Don’t call off the European recession just yet.

The German economy contracted in the fourth quarter, according to a preliminary estimate released by the government on Monday. The outcome was at odds with a previous estimate for stagnation.

“After the German economy managed to perform well despite difficult conditions in the first three quarters, economic performance slightly decreased in the fourth quarter,” the statistics office said, citing faltering consumption.

As a result, full-year growth was revised slightly lower. Just last week, Berlin revised its growth outlook for 2023 markedly higher, from a 0.4% contraction to an expected expansion.

The macro zeitgeist in January leaned heavily on the notion that the European economy might avoid a recession altogether. That made for a stark contrast with the fears of an existential energy crisis which proliferated last summer as the Kremlin choked off gas flows and wholesale power prices exploded higher.

German inflation receded last month into the single-digits, but Monday’s preliminary growth data (which didn’t include a detailed breakdown) suggested consumers retrenched meaningfully versus the third quarter. There’s some evidence that elevated consumer price growth in Europe is finding its way into wage-setting, a development which’ll keep the ECB on its toes. The central bank meets this week. Another half-point rate hike is likely.
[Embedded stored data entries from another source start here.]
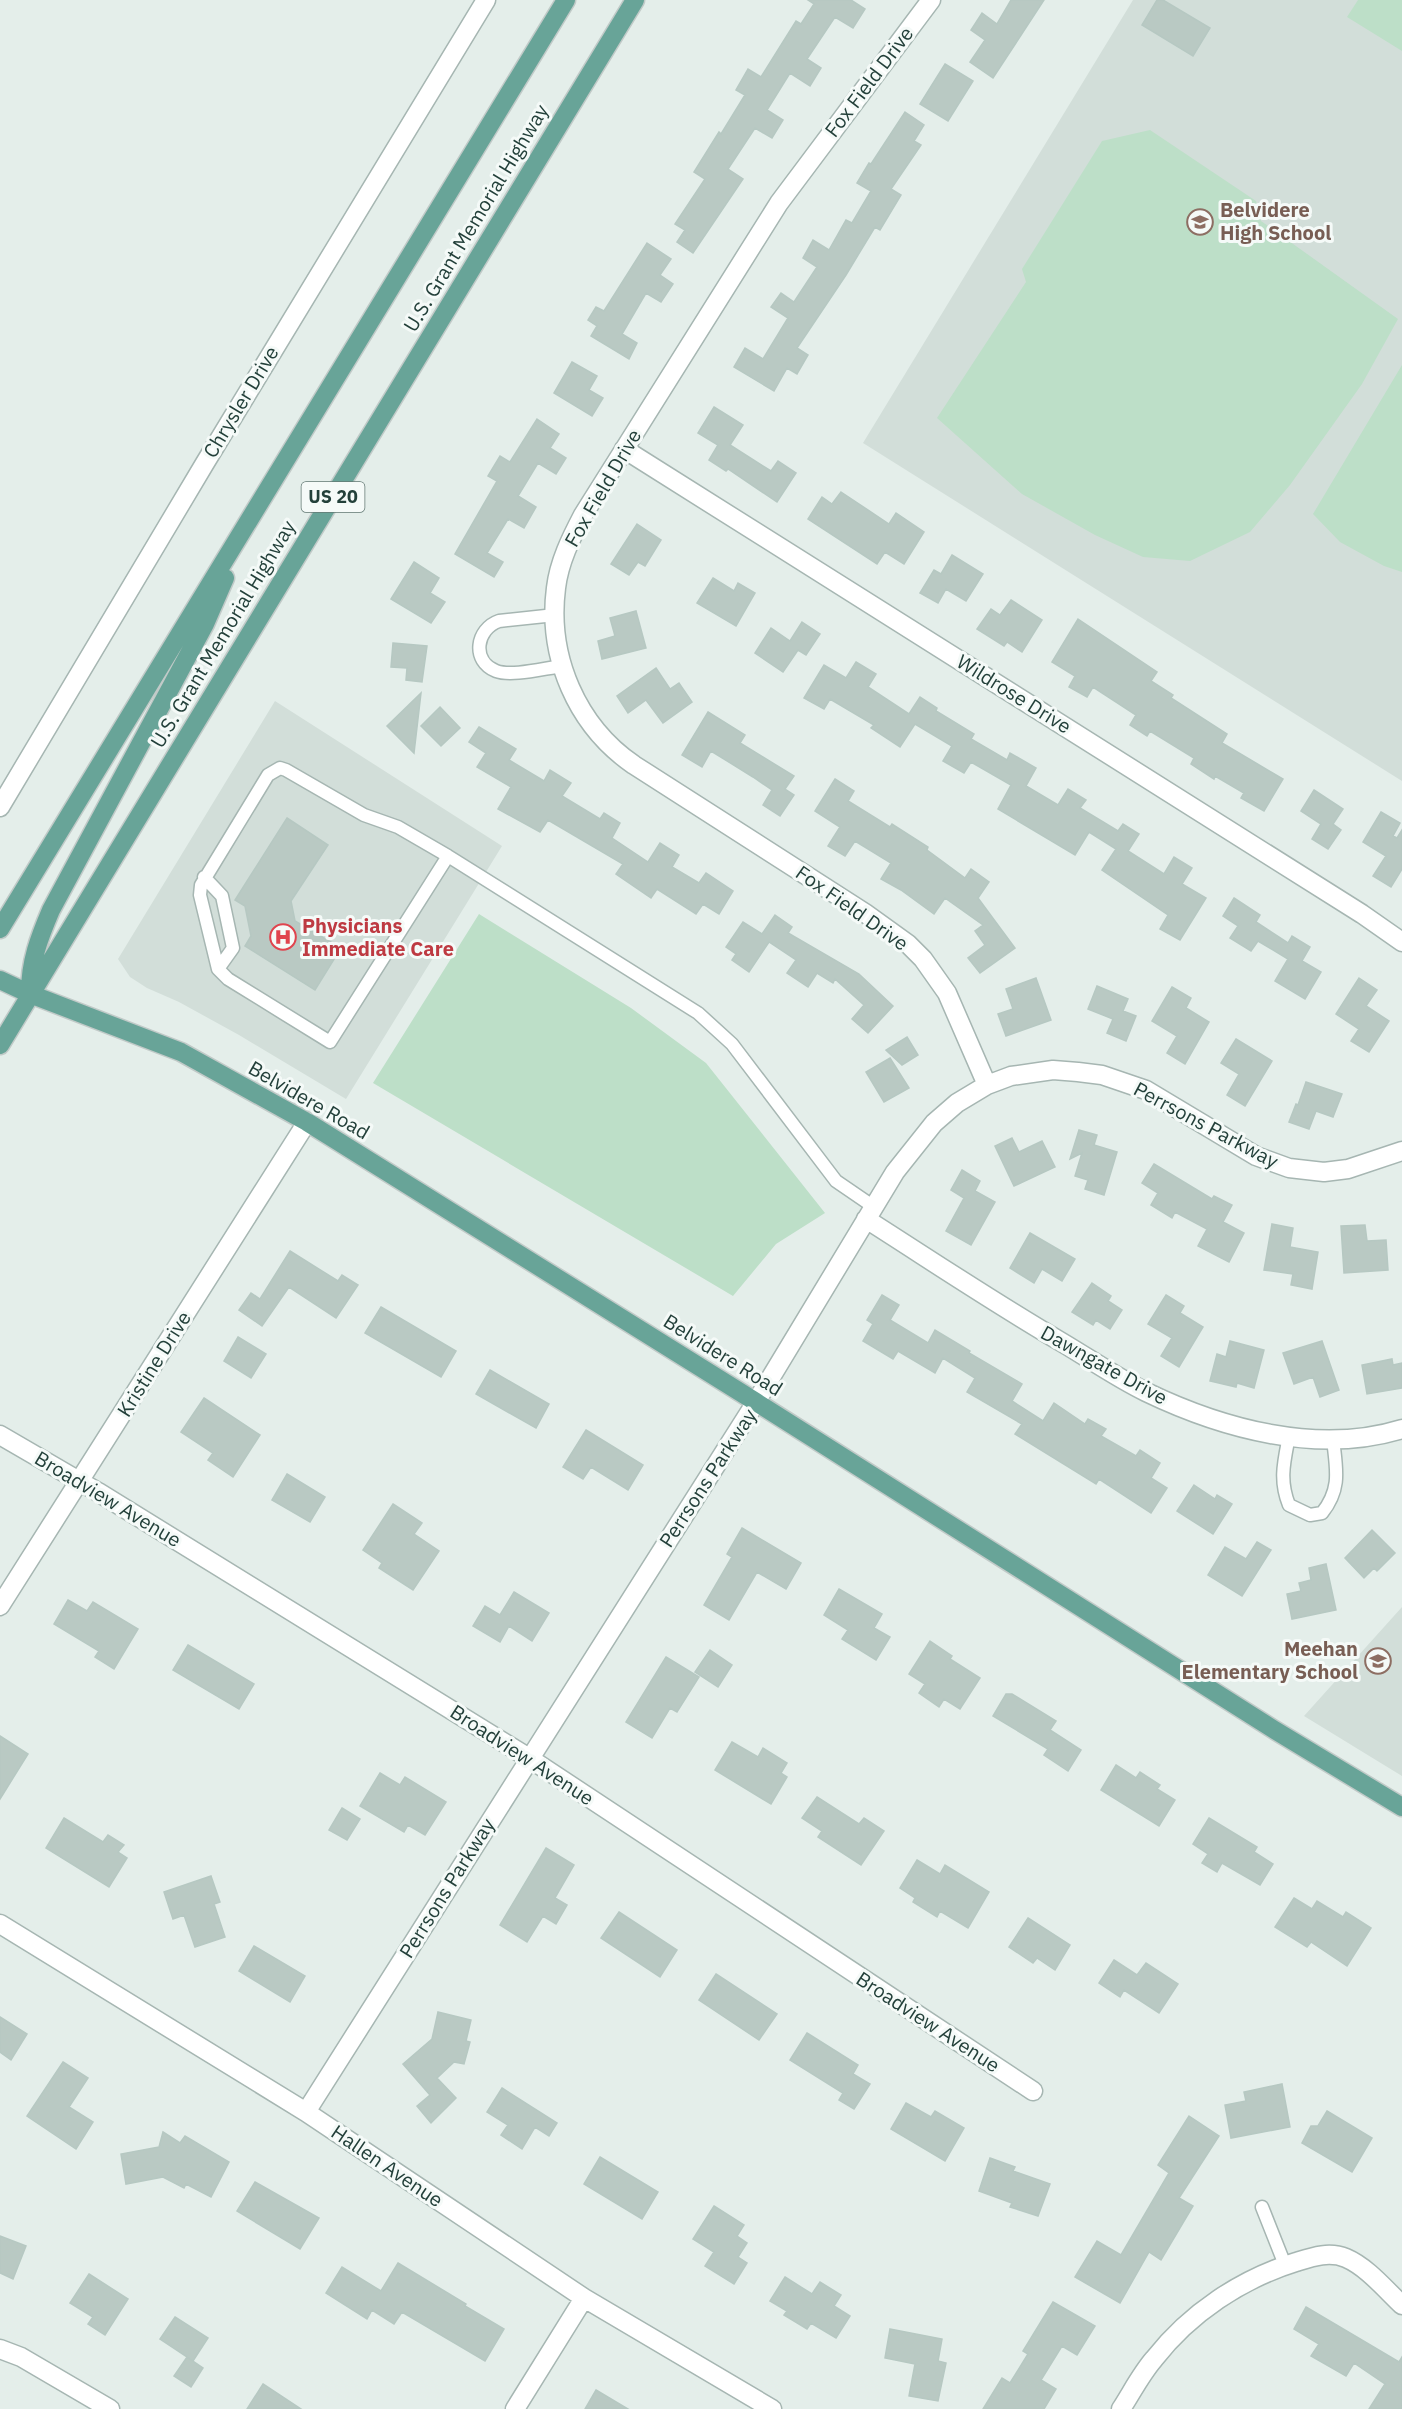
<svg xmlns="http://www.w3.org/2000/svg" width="1402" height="2409" font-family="'IBM Plex Sans',sans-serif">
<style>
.built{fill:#d2ded9}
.green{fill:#bddfc8}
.building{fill:#b9c9c3;stroke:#b6c8c2;stroke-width:1.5}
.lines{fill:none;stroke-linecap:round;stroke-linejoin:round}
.service-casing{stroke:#a6b6b2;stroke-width:15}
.minor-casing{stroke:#a6b6b2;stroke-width:21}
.primary-casing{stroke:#c1cac8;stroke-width:21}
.service{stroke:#fff;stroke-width:12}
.minor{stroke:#fff;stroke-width:18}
.primary{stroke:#68a498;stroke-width:18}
.labels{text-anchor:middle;stroke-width:6;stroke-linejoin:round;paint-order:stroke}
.shield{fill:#f5faf8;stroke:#627873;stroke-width:1.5}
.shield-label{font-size:18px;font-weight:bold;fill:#23403a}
.street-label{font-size:20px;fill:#23403a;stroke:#f5faf8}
.education-label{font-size:20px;font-weight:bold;fill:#785e54;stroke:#f5faf8;text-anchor:start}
.health-label{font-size:20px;font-weight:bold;fill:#be3a42;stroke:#f5faf8;text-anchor:start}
</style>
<rect width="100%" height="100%" fill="#e4eeea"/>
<path class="built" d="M1133 0H1402V781L863 443Z
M275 701 502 846 346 1099 239 1035 179 1002 147 988 130 977 118 959Z
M1402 1607V1776L1304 1716Z"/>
<path class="green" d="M1358 0H1402V51L1347 17Z
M1150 130 1256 201 1261 221 1398 319 1362 384 1290 485 1250 532 1190 561 1143 557 1095 535 1022 494 937 418 1026 282 1022 269 1102 141Z
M1402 365V572L1384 566 1340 542 1313 514Z
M479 914 631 1008 706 1063 825 1213 776 1244 733 1296 373 1083Z"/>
<path class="building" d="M808 0H851L865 9 853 28 835 17 807 59 821 68 810 86 790 73 767 110 783 120 772 138 755 128 728 169 743 179 693 253 677 242 685 230 675 224 705 179 694 172 719 132 721 134 745 95 736 90 748 69 761 77 796 21 801 24 814 4Z
M1011 0H1044L993 78 970 62 985 40 971 30 982 13 997 24Z
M1157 0H1163L1210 28 1193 56 1142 25Z
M945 64 973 81 948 121 920 104Z
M905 112 924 125 914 141 921 145 891 189 901 195 880 230 875 227 846 275 797 348 808 355 797 374 787 368 774 391 734 367 745 348 763 359 788 318 771 307 781 293 794 302 817 267 803 258 813 240 829 250 846 220 852 223 871 191 857 183 869 163 871 164Z
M647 243 671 259 660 275 673 284 661 302 646 293 622 334 637 343 629 359 591 336 597 326 588 320 596 307 604 311Z
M572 362 597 376 589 390 603 398 592 416 554 393Z
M714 407 743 425 730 445 771 471 778 461 796 473 777 502 728 469 726 471 709 460 718 445 698 433Z
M537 419 559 434 550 448 566 458 556 474 538 463 518 496 536 507 524 528 508 519 487 553 503 562 494 577 455 554 497 481 488 476 500 456 510 462Z
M841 492 889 524 896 513 924 532 904 564 885 552 877 564 808 519 822 497 832 504Z
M637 524 661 540 645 566 638 562 629 575 611 564Z
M952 555 983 574 966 601 946 589 938 603 920 593 934 570 941 574Z
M414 562 439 578 430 593 445 602 431 623 391 599Z
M713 578 734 591 738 583 755 593 736 626 697 603Z
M1011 600 1042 620 1022 652 1007 642 1004 646 977 629 991 609 1000 615Z
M636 611 646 648 602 659 598 641 615 636 610 618Z
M1078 619 1157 672 1151 681 1173 695 1171 698 1227 734 1222 743 1283 779 1264 811 1241 798 1244 793 1215 776 1214 779 1191 764 1194 758 1150 731 1147 736 1130 725 1136 715 1093 687 1087 697 1069 687 1075 676 1052 662Z
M802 622 820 634 806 655 798 650 783 672 755 653 771 628 790 641Z
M393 643 427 646 422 682 406 680 407 668 391 667Z
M856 662 876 674 868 687 909 714 920 697 937 708 936 711 974 734 971 739 1007 760 1010 753 1036 768 1026 786 1058 805 1068 789 1086 800 1080 808 1118 831 1123 824 1139 834 1128 851 1164 874 1174 857 1192 868 1182 884 1206 898 1180 940 1160 929 1168 915 1102 870 1116 849 1089 832 1075 855 998 809 1011 785 971 762 964 773 943 761 952 746 915 724 900 747 871 728 874 725 830 699 824 709 804 698 824 665 846 678Z
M656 668 670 689 679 683 692 702 663 723 646 700 628 713 617 696Z
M421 693 414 753 387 726Z
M440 707 460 728 441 746 421 726Z
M708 712 745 735 740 743 794 776 785 789 794 795 780 816 763 805 772 790 753 777 711 751 702 767 682 755Z
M479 727 516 749 509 760 544 781 550 770 571 783 562 796 600 819 604 813 620 823 612 838 648 862 660 843 679 855 672 867 699 883 706 873 733 891 719 914 703 904 696 914 657 889 651 898 616 874 623 864 548 820 540 832 498 809 511 787 477 767 486 753 469 742Z
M835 779 854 791 848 801 890 827 892 824 928 847 927 850 965 878 971 869 989 882 978 898 1015 948 980 973 968 958 985 945 975 931 983 925 945 898 934 914 901 890 881 879 891 863 855 841 845 856 828 846 840 827 815 811Z
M1314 790 1343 809 1333 824 1341 830 1328 849 1312 839 1321 824 1301 811Z
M1381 812 1400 823 1393 836 1397 838 1402 830V869L1391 887 1373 876 1386 856 1363 842Z
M287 818 328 845 291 901 295 921 341 948 315 990 245 946 251 936 245 906 235 900Z
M1234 898 1260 915 1256 922 1288 943 1292 936 1310 947 1302 961 1321 972 1305 999 1275 981 1288 959 1258 941 1251 951 1230 938 1238 926 1223 916Z
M775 915 792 927 788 933 859 974 893 1006 868 1033 852 1019 864 1005 835 979 833 983 817 973 808 987 787 973 796 960 769 942 749 972 732 960 736 954 726 947 743 922 762 934Z
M1036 978 1051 1020 1006 1036 998 1014 1013 1009 1006 989Z
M1359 978 1377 990 1366 1006 1389 1021 1369 1052 1351 1041 1359 1029 1336 1014Z
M1097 986 1128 999 1123 1011 1136 1016 1126 1041 1107 1033 1113 1019 1088 1009Z
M1172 987 1191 998 1186 1008 1209 1022 1185 1064 1167 1053 1177 1036 1152 1021Z
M907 1037 918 1055 902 1065 886 1050Z
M1236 1039 1272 1061 1245 1106 1227 1095 1239 1074 1221 1063Z
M890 1058 909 1088 884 1102 866 1072Z
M1306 1082 1342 1094 1333 1117 1316 1111 1309 1129 1289 1122 1296 1104 1298 1105Z
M1079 1130 1097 1135 1094 1145 1117 1152 1104 1195 1085 1189 1088 1180 1075 1176 1082 1153 1070 1159Z
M1012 1138 1019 1152 1042 1141 1055 1167 1014 1186 995 1146Z
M1154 1164 1212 1199 1214 1196 1232 1205 1223 1222 1244 1233 1229 1262 1198 1246 1207 1229 1175 1212 1172 1218 1151 1205 1158 1193 1142 1183Z
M962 1170 980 1181 975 1191 995 1202 971 1245 946 1231 964 1198 951 1190Z
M1272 1224 1293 1228 1290 1247 1318 1252 1312 1289 1291 1285 1293 1274 1264 1270Z
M1365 1225 1367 1241 1386 1240 1388 1270 1344 1273 1341 1226Z
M1030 1233 1075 1259 1062 1281 1042 1269 1034 1283 1010 1268Z
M290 1251 338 1281 342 1275 358 1285 336 1318 289 1287 262 1326 239 1310 251 1293 260 1299Z
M1092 1283 1111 1296 1108 1301 1122 1310 1110 1329 1096 1320 1093 1325 1072 1312Z
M882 1295 899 1305 890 1320 928 1343 935 1330 970 1351 969 1353 1022 1384 1012 1401 1043 1421 1054 1403 1085 1424 1088 1419 1106 1429 1101 1436 1136 1456 1140 1450 1160 1463 1151 1478 1167 1488 1151 1513 1099 1479 1096 1484 1015 1434 1022 1424 967 1392 975 1378 943 1358 935 1373 898 1351 893 1359 863 1341 873 1324 867 1320Z
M1166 1295 1184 1306 1180 1313 1203 1327 1179 1367 1161 1356 1172 1338 1148 1324Z
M381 1307 456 1351 441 1377 365 1333Z
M238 1337 266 1354 251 1378 224 1361Z
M1230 1341 1264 1350 1254 1388 1237 1383 1236 1387 1210 1381 1217 1354 1226 1357Z
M1322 1341 1339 1390 1320 1397 1313 1377 1294 1384 1283 1353Z
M1392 1359 1393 1365 1402 1363V1388L1367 1394 1362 1365Z
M490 1370 549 1404 536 1428 476 1394Z
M204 1398 260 1435 233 1477 208 1460 213 1453 181 1432Z
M586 1430 643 1465 628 1490 591 1467 583 1479 563 1467Z
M287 1474 325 1497 310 1522 272 1500Z
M1194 1485 1215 1499 1217 1495 1232 1504 1213 1534 1177 1511Z
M393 1504 422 1523 414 1534 439 1551 413 1590 379 1568 382 1563 363 1550Z
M742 1528 801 1563 786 1589 757 1572 729 1620 704 1605 732 1557 727 1554Z
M1372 1530 1395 1553 1377 1571 1374 1568 1364 1578 1345 1558Z
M1257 1542 1271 1550 1242 1596 1208 1575 1225 1547 1246 1559Z
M1326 1564 1336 1610 1292 1619 1287 1594 1301 1591 1299 1583 1311 1580 1309 1568Z
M839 1589 882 1614 874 1628 890 1637 876 1660 842 1639 848 1630 824 1615Z
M514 1592 549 1613 532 1641 509 1626 500 1642 473 1626 485 1606 500 1615Z
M68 1600 87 1611 93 1602 138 1629 114 1669 95 1657 99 1651 54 1624Z
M930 1641 952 1656 950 1659 980 1678 960 1709 944 1699 939 1707 919 1693 925 1684 909 1674Z
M188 1645 254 1684 239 1709 173 1670Z
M710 1650 732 1665 718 1687 695 1672Z
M666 1657 699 1677 677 1712 670 1708 652 1738 626 1722Z
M1006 1694H1012L1056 1721 1050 1730 1081 1750 1068 1771 1044 1755 1048 1749 993 1716Z
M0 1736 28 1754 0 1799Z
M732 1742 758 1757 763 1748 787 1763 781 1773 787 1777 771 1804 715 1770Z
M1116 1765 1136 1778 1140 1772 1160 1785 1157 1789 1175 1800 1159 1826 1101 1790Z
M380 1773 400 1785 405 1777 446 1802 425 1835 408 1825 404 1832 360 1806Z
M817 1797 859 1824 864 1818 884 1831 861 1865 818 1837 822 1831 802 1818Z
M342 1808 360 1819 347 1840 329 1830Z
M64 1818 103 1842 108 1835 124 1845 118 1852 127 1858 109 1887 46 1848Z
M1209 1818 1257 1847 1254 1852 1273 1864 1260 1885 1222 1863 1217 1872 1202 1863 1208 1854 1193 1844Z
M546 1848 574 1865 555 1898 567 1905 556 1924 543 1916 527 1942 500 1925Z
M917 1860 940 1874 945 1865 989 1892 968 1928 940 1911 937 1917 913 1902 915 1898 900 1888Z
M211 1876 220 1902 214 1904 225 1937 195 1947 184 1915 173 1919 164 1892Z
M1294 1898 1312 1909 1317 1901 1343 1917 1346 1912 1371 1928 1347 1966 1311 1942 1307 1947 1275 1927Z
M619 1912 677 1950 660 1977 601 1938Z
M1028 1918 1070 1945 1055 1970 1037 1958 1033 1963 1009 1947Z
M254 1946 305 1976 290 2002 239 1971Z
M1114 1960 1137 1975 1146 1963 1178 1984 1159 2013 1124 1990 1120 1997 1099 1983Z
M716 1974 777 2014 759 2040 699 2000Z
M438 2012 471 2020 466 2041 470 2042 464 2064 454 2062 437 2078 456 2098 431 2123 417 2106 430 2095 403 2064 432 2039Z
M0 2017 27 2034 11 2060 0 2052Z
M807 2033 858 2065 853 2074 870 2084 854 2109 839 2100 843 2093 790 2060Z
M63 2062 88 2078 69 2107 93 2122 76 2149 27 2116Z
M1282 2084 1290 2127 1231 2138 1225 2105 1246 2101 1244 2092Z
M502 2088 557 2123 549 2136 535 2127 522 2149 501 2135 508 2125 487 2112Z
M906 2103 931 2117 935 2111 964 2128 945 2161 891 2129Z
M1327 2111 1372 2138 1352 2172 1302 2143 1311 2126H1318Z
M1189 2116 1219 2136 1179 2198 1193 2206 1161 2260 1149 2252 1120 2303 1075 2277 1097 2241 1121 2255 1169 2173 1158 2165Z
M163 2132 180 2143 185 2136 229 2162 211 2197 186 2184 184 2188 163 2177 126 2184 121 2154 159 2147Z
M600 2157 658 2192 642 2219 584 2184Z
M990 2158 1015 2167 1013 2171 1050 2184 1038 2216 1010 2207 1012 2203 979 2191Z
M255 2182 319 2218 300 2249 237 2211Z
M714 2206 744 2225 737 2236 747 2243 738 2257 747 2263 734 2284 705 2266 714 2252 693 2239Z
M0 2236 26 2246 13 2279 0 2273Z
M398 2263 466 2304 465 2306 504 2329 485 2361 402 2312 394 2324 372 2310 367 2319 326 2293 342 2267 381 2291Z
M89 2274 128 2299 105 2335 88 2324 93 2317 70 2303Z
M785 2277 812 2294 820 2282 841 2295 834 2306 850 2316 836 2338 811 2323 807 2329 784 2315 787 2311 770 2301Z
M1053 2302 1095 2326 1077 2355 1062 2346 1041 2380 1056 2389 1044 2409H983L1002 2378 1010 2383 1028 2354 1023 2351Z
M1306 2307 1399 2362 1402 2357V2409H1369L1385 2384 1354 2363 1346 2376 1311 2356 1319 2344 1294 2329Z
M175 2317 208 2338 193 2361 160 2339Z
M890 2329 942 2339 938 2361 946 2363 938 2401 909 2396 915 2364 885 2358Z
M187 2357 203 2368 191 2387 174 2376Z
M263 2384 301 2409H247Z
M596 2390 628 2409H585Z"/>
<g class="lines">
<g class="service-casing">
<path id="service" d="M555 615 499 621C476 629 471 661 496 671 512 677 545 668 563 666
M448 856 330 1042 228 979 218 969 200 895 201 885 268 775 280 768 286 770 364 815 398 827 448 856 698 1013 732 1044 836 1181 874 1207
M204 877 222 896 233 948 218 969
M1289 1436C1284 1462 1279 1480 1289 1505L1310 1515 1322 1513C1342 1488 1336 1468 1333 1439
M1262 2207 1285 2265"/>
</g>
<g class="minor-casing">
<path id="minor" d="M931 0 779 203 583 515C571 538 559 562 556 588 547 657 577 726 634 765L865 913 908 944 923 959 947 993 987 1085
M624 449 1362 914 1402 942
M0 807 205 463 486 0
M866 1219C932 1261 996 1304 1063 1343 1090 1359 1117 1378 1146 1392 1223 1429 1318 1455 1402 1429
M0 1435 98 1492 529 1758 1033 2091
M0 1606 307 1122
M0 1924 306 2112 584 2298 772 2409
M306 2112 756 1402 895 1172 934 1123 957 1103 987 1085 1011 1076 1053 1070 1078 1072 1102 1075 1146 1090 1256 1156 1289 1168 1324 1172 1348 1169 1402 1151
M0 2349 21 2357 110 2409
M515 2409 584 2298
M1121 2409C1132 2392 1141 2374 1154 2359 1190 2313 1241 2279 1296 2262 1312 2257 1329 2251 1346 2258 1367 2267 1385 2289 1402 2305"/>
</g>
<g class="primary-casing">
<path id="primary" d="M0 929 566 0
M0 980 30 994 181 1052 307 1122 756 1402 1273 1729 1402 1807
M30 992C30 962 39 938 51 910L205 624 225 578
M0 1045 635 0"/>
</g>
<use href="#service" class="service"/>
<use href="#minor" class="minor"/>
<use href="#primary" class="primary"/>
</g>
<defs>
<g id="school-ring" transform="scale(1.35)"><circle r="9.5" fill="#f5faf8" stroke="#8d6e63" stroke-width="1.5"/><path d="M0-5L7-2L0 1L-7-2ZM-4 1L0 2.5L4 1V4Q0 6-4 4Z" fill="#8d6e63"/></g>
<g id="hospital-ring" transform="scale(1.35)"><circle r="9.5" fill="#f5faf8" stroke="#e0444e" stroke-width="1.5"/><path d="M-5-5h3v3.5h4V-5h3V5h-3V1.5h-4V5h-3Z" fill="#e0444e"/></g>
</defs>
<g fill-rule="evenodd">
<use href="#school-ring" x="1200" y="222"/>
<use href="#hospital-ring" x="283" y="937"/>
<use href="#school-ring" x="1378" y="1661"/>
</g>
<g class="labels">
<rect class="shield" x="301.5" y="482" width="63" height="30" rx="4.5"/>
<g class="shield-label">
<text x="333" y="503">US 20</text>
</g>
<g class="street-label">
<text transform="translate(869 82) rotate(-53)" y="7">Fox Field Drive</text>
<text transform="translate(476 218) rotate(-59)" y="7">U.S. Grant Memorial Highway</text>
<text transform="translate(241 402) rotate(-59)" y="7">Chrysler Drive</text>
<text transform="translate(603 488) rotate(-60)" y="7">Fox Field Drive</text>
<text transform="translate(223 634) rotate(-59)" y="7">U.S. Grant Memorial Highway</text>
<text transform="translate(1014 694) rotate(32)" y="7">Wildrose Drive</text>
<text transform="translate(852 908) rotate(35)" y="7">Fox Field Drive</text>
<text transform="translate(309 1100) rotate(30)" y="7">Belvidere Road</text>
<text transform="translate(1206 1125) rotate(28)" y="7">Perrsons Parkway</text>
<text transform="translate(723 1355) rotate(32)" y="7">Belvidere Road</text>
<text transform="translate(154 1364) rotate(-58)" y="7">Kristine Drive</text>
<text transform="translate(1104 1365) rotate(29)" y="7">Dawngate Drive</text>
<text transform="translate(708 1478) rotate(-57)" y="7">Perrsons Parkway</text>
<text transform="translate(108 1499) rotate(31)" y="7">Broadview Avenue</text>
<text transform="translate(522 1755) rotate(33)" y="7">Broadview Avenue</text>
<text transform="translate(447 1888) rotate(-58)" y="7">Perrsons Parkway</text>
<text transform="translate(928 2022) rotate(33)" y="7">Broadview Avenue</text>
<text transform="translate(387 2166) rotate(34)" y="7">Hallen Avenue</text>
</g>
<g class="education-label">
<text x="1220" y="217">Belvidere<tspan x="1220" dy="23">High School</tspan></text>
<text x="1358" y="1656" text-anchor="end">Meehan<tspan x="1358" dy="23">Elementary School</tspan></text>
</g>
<g class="health-label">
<text x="302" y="933">Physicians<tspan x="302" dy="23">Immediate Care</tspan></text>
</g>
</g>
</svg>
More timely indicators hint at an improving outlook. For example, PMIs released last week suggested bloc-wide economic activity expanded during the first weeks of 2023, albeit barely. In Germany, the composite gauge printed a seven-month high, even as it remained just short of the expansion line. The services sector expanded and manufacturing contracted at about the same pace as last month.

Also on Monday, Spain said inflation picked up to 5.8% this month, a full point above consensus. Spain’s inflation trajectory was very favorable prior to January’s uptick. After peaking above 10% last summer, price growth nearly halved. Core inflation hit a record at 7.5% this month, according to Monday’s figures.

One concern for Spain, apparently, is that falling energy prices and subsidies are forestalling the demand destruction necessary to dampen broader price pressures. “Core inflation continues to rise worryingly strongly, showing that underlying price pressures in the economy are still very high,” ING’s Wouter Thierie said. “The Spanish government has launched several support packages to help families [through the] energy crisis. One drawback of these measures is that they may prolong inflationary pressures.”

A gauge of European economic sentiment rose a third month in January, driven in part by optimism in the services sector. That muddied the waters further, and also appeared to nod in the direction of demand construction (as opposed to destruction) at odds with the ECB’s inflation fight.

As for the read-through from Germany’s surprise Q4 contraction, ING’s global head of macro, Carsten Brzeski, summed it up: “Today’s GDP numbers once again show that caution, better than hope, is probably the best guidance for predicting German and European economic growth.”